What is required: Could you copy every line of the data that contains "which"?

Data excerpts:
────────────────────

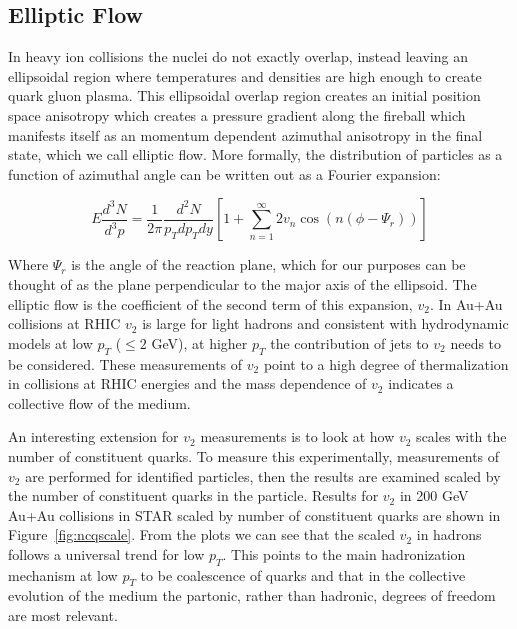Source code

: \subsection{Elliptic Flow}

In heavy ion collisions the nuclei do not exactly overlap, instead leaving an ellipsoidal region where temperatures and densities are high enough to create quark gluon plasma. This ellipsoidal overlap region creates an initial position space anisotropy which creates a pressure gradient along the fireball which manifests itself as an momentum dependent azimuthal anisotropy in the final state, which we call elliptic flow. More formally, the distribution of particles as a function of azimuthal angle can be written out as a Fourier expansion:

\begin{equation}\label{eq:v2def}
E\frac{d^3N}{d^3p} = \frac{1}{2\pi}\frac{d^2N}{p_Tdp_Tdy}[1 + \sum_{n=1}^{\infty}2 v_n \cos(n(\phi - \Psi_r))]
\end{equation}

Where $\Psi_r$ is the angle of the reaction plane, which for our purposes can be thought of as the plane perpendicular to the major axis of the ellipsoid. The elliptic flow is the coefficient of the second term of this expansion, $v_2$. In Au+Au collisions at RHIC $v_2$ is large for light hadrons and consistent with hydrodynamic models at low $p_T$ ($\leq 2$ GeV), at higher $p_T$ the contribution of jets to $v_2$ needs to be considered. These measurements of $v_2$ point to a high degree of thermalization in collisions at RHIC energies and the mass dependence of $v_2$ indicates a collective flow of the medium.

An interesting extension for $v_2$ measurements is to look at how $v_2$ scales with the number of constituent quarks. To measure this experimentally, measurements of $v_2$ are performed for identified particles, then the results are examined scaled by the number of constituent quarks in the particle. Results for $v_2$ in 200 GeV Au+Au collisions in STAR scaled by number of constituent quarks are shown in Figure~\ref{fig:ncqscale}. From the plots we can see that the scaled $v_2$ in hadrons follows a universal trend for low $p_T$. This points to the main hadronization mechanism at low $p_T$ to be coalescence of quarks and that in the collective evolution of the medium the partonic, rather than hadronic, degrees of freedom are most relevant.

────────────────────

Exercise output:
In heavy ion collisions the nuclei do not exactly overlap, instead leaving an ellipsoidal region where temperatures and densities are high enough to create quark gluon plasma. This ellipsoidal overlap region creates an initial position space anisotropy which creates a pressure gradient along the fireball which manifests itself as an momentum dependent azimuthal anisotropy in the final state, which we call elliptic flow. More formally, the distribution of particles as a function of azimuthal angle can be written out as a Fourier expansion:
Where $\Psi_r$ is the angle of the reaction plane, which for our purposes can be thought of as the plane perpendicular to the major axis of the ellipsoid. The elliptic flow is the coefficient of the second term of this expansion, $v_2$. In Au+Au collisions at RHIC $v_2$ is large for light hadrons and consistent with hydrodynamic models at low $p_T$ ($\leq 2$ GeV), at higher $p_T$ the contribution of jets to $v_2$ needs to be considered. These measurements of $v_2$ point to a high degree of thermalization in collisions at RHIC energies and the mass dependence of $v_2$ indicates a collective flow of the medium.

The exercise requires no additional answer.